The Long and Short Positions in Forex Trading

 The Long and Short Positions in Forex Trading

The basics knowledge of going long or short in forex are essential for all beginner traders. And taking long or short positions comes down to if a trader sees that a currency will appreciate or depreciate, relative to the other currency. Clearly put, every time a trader thinks a currency will appreciate, they will automatically go long the underlying currency. On the other hand, if the trader sees the currency to depreciate, they will go short the underlying currency.

Forex Trading’s Positions

 A forex position is the measure of a currency owned by an individual or entity who then has the experience of the movements of the currency against other currencies. And the position can be either short or long. Also, always remember that a forex position has three characteristics.

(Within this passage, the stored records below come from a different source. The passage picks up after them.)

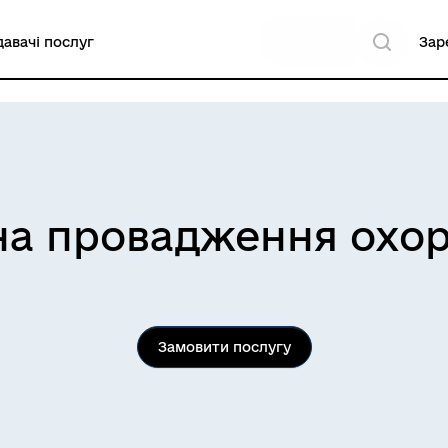
авачі послуг
Зар
 на провадження охор
Замовити послугу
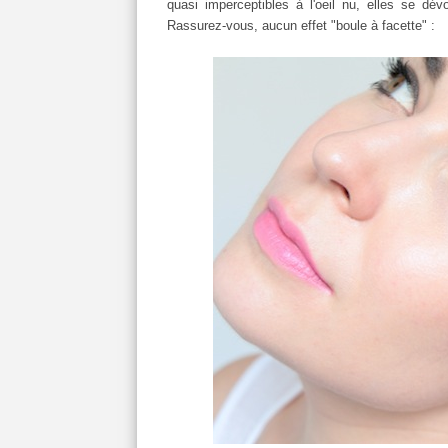
quasi imperceptibles à l'oeil nu, elles se dév
Rassurez-vous, aucun effet "boule à facette" :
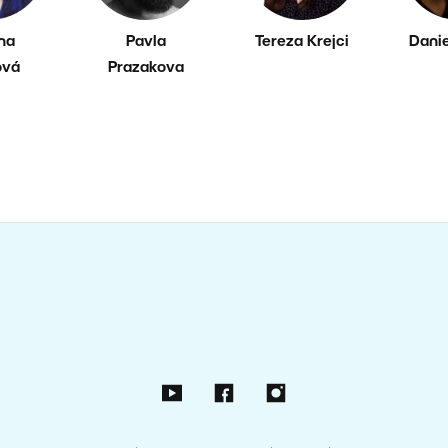
ína
Pavla
Tereza Krejci
Danie
ová
Prazakova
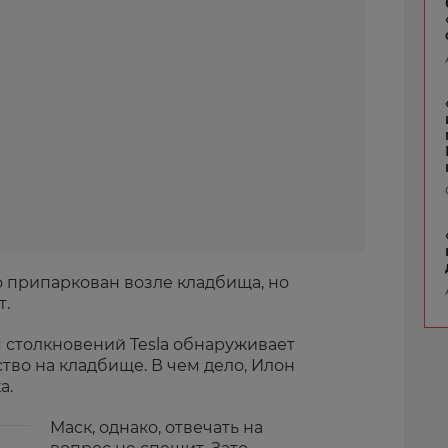
о припаркован возле кладбища, но
т.
столкновений Tesla обнаруживает
во на кладбище. В чем дело, Илон
а.
Маск, однако, отвечать на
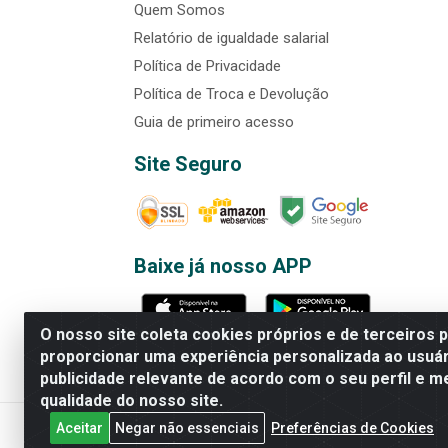
Quem Somos
Relatório de igualdade salarial
Política de Privacidade
Política de Troca e Devolução
Guia de primeiro acesso
Site Seguro
Baixe já nosso APP
O nosso site coleta cookies próprios e de terceiros 
proporcionar uma experiência personalizada ao usuár
publicidade relevante de acordo com o seu perfil e m
Rede Brasil - Avenida Universi
qualidade do nosso site.
Aceitar
Negar não essenciais
Preferências de Cookies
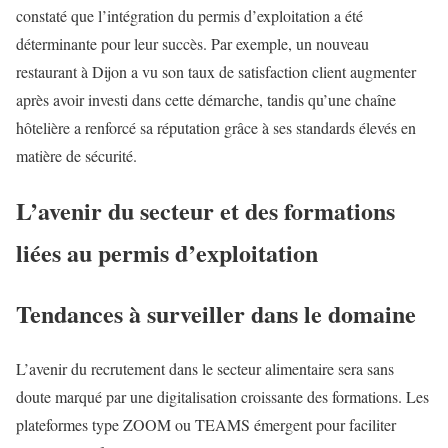
constaté que l’intégration du permis d’exploitation a été
déterminante pour leur succès. Par exemple, un nouveau
restaurant à Dijon a vu son taux de satisfaction client augmenter
après avoir investi dans cette démarche, tandis qu’une chaîne
hôtelière a renforcé sa réputation grâce à ses standards élevés en
matière de sécurité.
L’avenir du secteur et des formations
liées au permis d’exploitation
Tendances à surveiller dans le domaine
L’avenir du recrutement dans le secteur alimentaire sera sans
doute marqué par une digitalisation croissante des formations. Les
plateformes type ZOOM ou TEAMS émergent pour faciliter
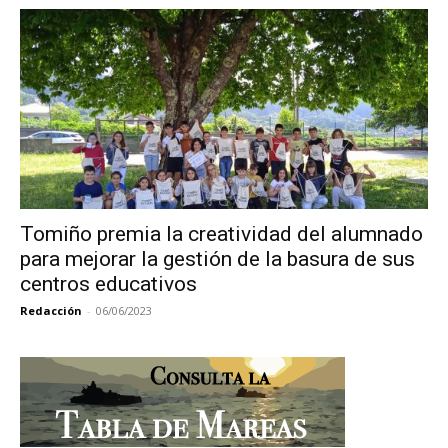
Tomiño premia la creatividad del alumnado
para mejorar la gestión de la basura de sus
centros educativos
Redacción
-
06/06/2023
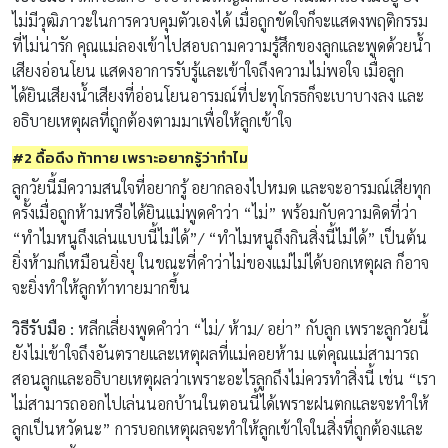
ไม่มีวุฒิภาวะในการควบคุมตัวเองได้ เมื่อถูกขัดใจก็จะแสดงพฤติกรรม
ที่ไม่น่ารัก คุณแม่ลองเข้าไปสอบถามความรู้สึกของลูกและพูดด้วยน้ำ
เสียงอ่อนโยน แสดงอาการรับรู้และเข้าใจถึงความไม่พอใจ เมื่อลูก
ได้ยินเสียงน้ำเสียงที่อ่อนโยนอารมณ์ที่ปะทุโกรธก็จะเบาบางลง และ
อธิบายเหตุผลที่ถูกต้องตามมาเพื่อให้ลูกเข้าใจ
#2 ดื้อดึง ท้าทาย เพราะอยากรู้ว่าทำไม
ลูกวัยนี้มีความสนใจที่อยากรู้ อยากลองไปหมด และจะอารมณ์เสียทุก
ครั้งเมื่อถูกห้ามหรือได้ยินแม่พูดคำว่า “ไม่” พร้อมกับความคิดที่ว่า
“ทำไมหนูถึงเล่นแบบนี้ไม่ได้”/ “ทำไมหนูถึงกินสิ่งนี้ไม่ได้” เป็นต้น
ยิ่งห้ามก็เหมือนยิ่งยุ ในขณะที่คำว่าไม่ของแม่ไม่ได้บอกเหตุผล ก็อาจ
จะยิ่งทำให้ลูกท้าทายมากขึ้น
วิธีรับมือ :
หลีกเลี่ยงพูดคำว่า “ไม่/ ห้าม/ อย่า” กับลูก เพราะลูกวัยนี้
ยังไม่เข้าใจถึงอันตรายและเหตุผลที่แม่คอยห้าม แต่คุณแม่สามารถ
สอนลูกและอธิบายเหตุผลว่าเพราะอะไรลูกถึงไม่ควรทำสิ่งนี้ เช่น “เรา
ไม่สามารถออกไปเล่นนอกบ้านในตอนนี้ได้เพราะฝนตกและจะทำให้
ลูกเป็นหวัดนะ” การบอกเหตุผลจะทำให้ลูกเข้าใจในสิ่งที่ถูกต้องและ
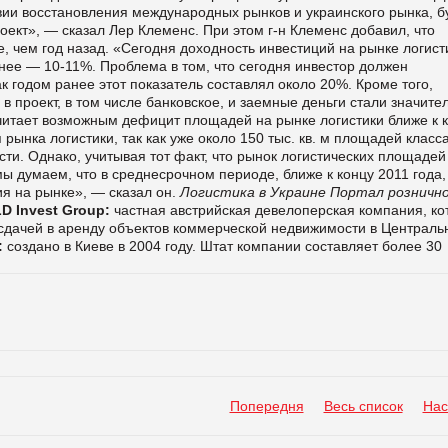
овии восстановления международных рынков и украинского рынка, б
ект», — сказал Лер Клеменс. При этом г-н Клеменс добавил, что
, чем год назад. «Сегодня доходность инвестиций на рынке логист
ранее — 10-11%. Проблема в том, что сегодня инвестор должен
к годом ранее этот показатель составлял около 20%. Кроме того,
 проект, в том числе банковское, и заемные деньги стали значите
считает возможным дефицит площадей на рынке логистики ближе к 
 рынка логистики, так как уже около 150 тыс. кв. м площадей класса
асти. Однако, учитывая тот факт, что рынок логистических площадей
ы думаем, что в среднесрочном периоде, ближе к концу 2011 года,
я на рынке», — сказал он.
Логистика в Украине
Портал рознично
D Invest Group:
частная австрийская девелоперская компания, ко
сдачей в аренду объектов коммерческой недвижимости в Централь
:
создано в Киеве в 2004 году. Штат компании составляет более 30
Попередня
Весь список
Нас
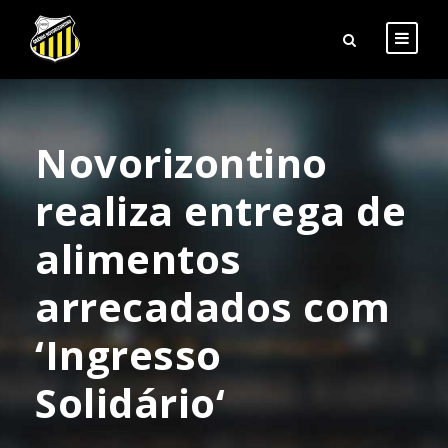
Novorizontino
realiza entrega de
alimentos
arrecadados com
‘Ingresso
Solidário‘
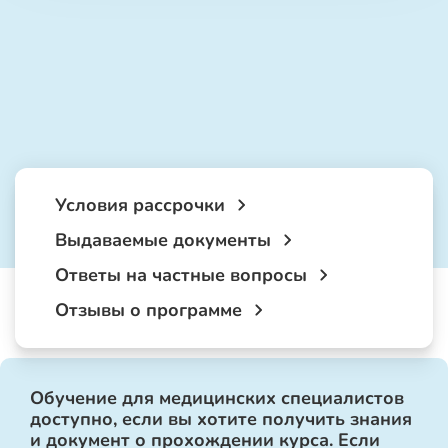
Условия рассрочки
Выдаваемые документы
Ответы на частные вопросы
Отзывы о программе
Обучение для медицинских специалистов
доступно, если вы хотите получить знания
и документ о прохождении курса. Если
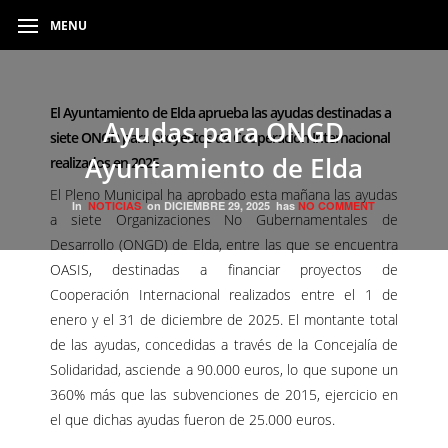
MENU
El Ayuntamiento de Elda aprueba las ayudas destinadas a
Ayudas para ONGD
siete ONGD para proyectos de Cooperación Internacional
Ayuntamiento de Elda
realizados en 2025
El Pleno Municipal ha aprobado esta mañana las ayudas
In
NOTICIAS
on
DICIEMBRE 29, 2025
has
NO COMMENT
a siete Organizaciones No Gubernamentales de
Desarrollo (ONGD) de Elda, entre las que se encuentra
OASIS, destinadas a financiar proyectos de
Cooperación Internacional realizados entre el 1 de
enero y el 31 de diciembre de 2025. El montante total
de las ayudas, concedidas a través de la Concejalía de
Solidaridad, asciende a 90.000 euros, lo que supone un
360% más que las subvenciones de 2015, ejercicio en
el que dichas ayudas fueron de 25.000 euros.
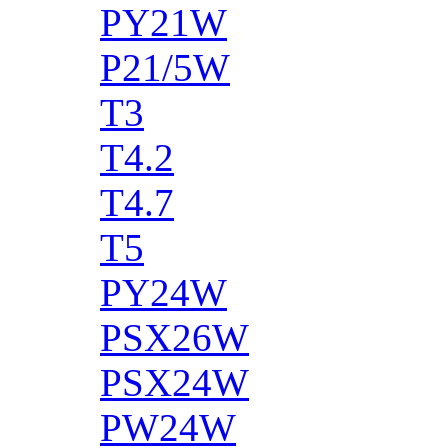
PY21W
P21/5W
T3
T4.2
T4.7
T5
PY24W
PSX26W
PSX24W
PW24W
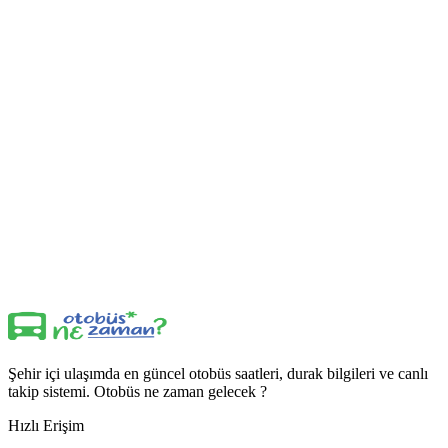
Şehir içi ulaşımda en güncel otobüs saatleri, durak bilgileri ve canlı
takip sistemi. Otobüs ne zaman gelecek ?
Hızlı Erişim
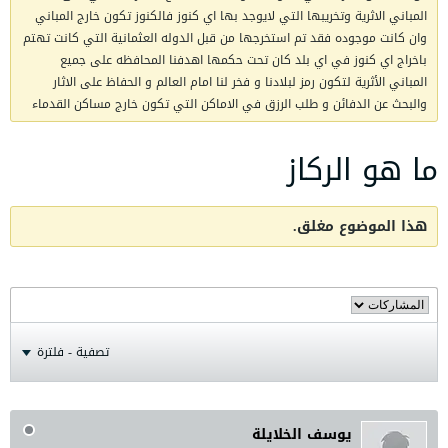
المباني الاثرية وتخريبها التي لايوجد بها اي كنوز فالكنوز تكون خارج المباني
وان كانت موجوده فقد تم استخرجها من قبل الدوله العثمانية التي كانت تهتم
باخراج اي كنوز في اي بلد كان تحت حكمها اهدفنا المحافظه على جميع
المباني الأثرية لتكون رمز لبلادنا و فخر لنا امام العالم و الحفاظ على الاثار
والبحث عن الدفائن و طلب الرزق في الاماكن التي تكون خارج مساكن القدماء
ما هو الركاز
هذا الموضوع مغلق.
تصفية - فلترة
يوسف الخلايلة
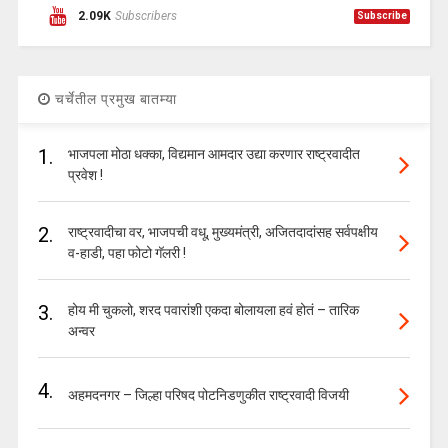
2.09K
Subscribers
Subscribe
चर्चेतील प्रमुख बातम्या
1.
भाजपला मोठा धक्का, विद्यमान आमदार उद्या करणार राष्ट्रवादीत
प्रवेश !
2.
राष्ट्रवादीचा वर, भाजपची वधू, मुख्यमंत्री, अजितदादांसह सर्वपक्षीय
व-हाडी, पहा फोटो गॅलरी !
3.
होय मी चुकलो, शरद पवारांशी एकदा बोलायला हवं होतं – तारिक
अन्वर
4.
अहमदनगर – जिल्हा परिषद पोटनिडणुकीत राष्ट्रवादी विजयी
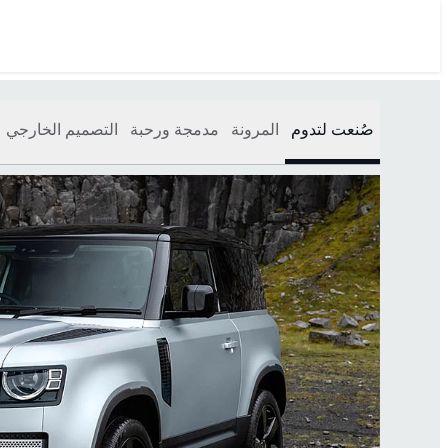
صُنعت لتدوم
المرونة
مدمجة ورحبة
التصميم الخارجي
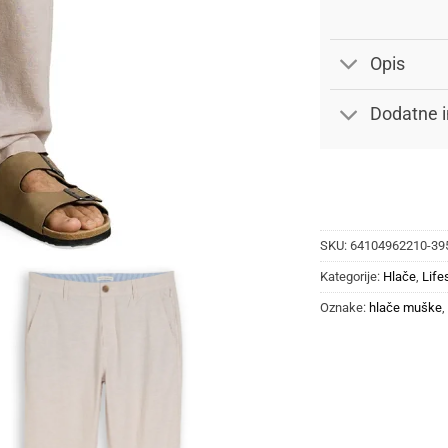
Opis
Dodatne i
SKU:
64104962210-39
Kategorije:
Hlače
,
Life
Oznake:
hlače muške
,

  1. The underlying currency pair
  2. The direction (Whether it is long or short)
  3. The size

Aside from that, traders can take positions in various currency pairs. If they assume that the price of the currency to appreciate, they should go long. The size of the positions they chose would depend on their account equity and margin requirements. A trader must utilize the right amount of leverage.

The Long Position

A long position is a performed trade where the traders foresee the underlying instrument to appreciate. For instance, when a trader makes a buy order, they hold a long position in the underlying instrument they thought, i.e., USD/JPY. Here, they are expecting the U.S. dollar to appreciate against the Japanese yen.

The Short Position

Then, a short position is basically the contrast of a long position. When traders enter a short position, they assume the price of the underlying currency to depreciate. To short a currency hints to sell the underlying currency in the faith that its price will go down in the future, letting a trader repurchase the same currency at a later date but a cheaper price. The difference between the higher selling price and the lower buying price is the profit. For example, if a trader shorts USD/JPY, they are selling USD to purchase JPY.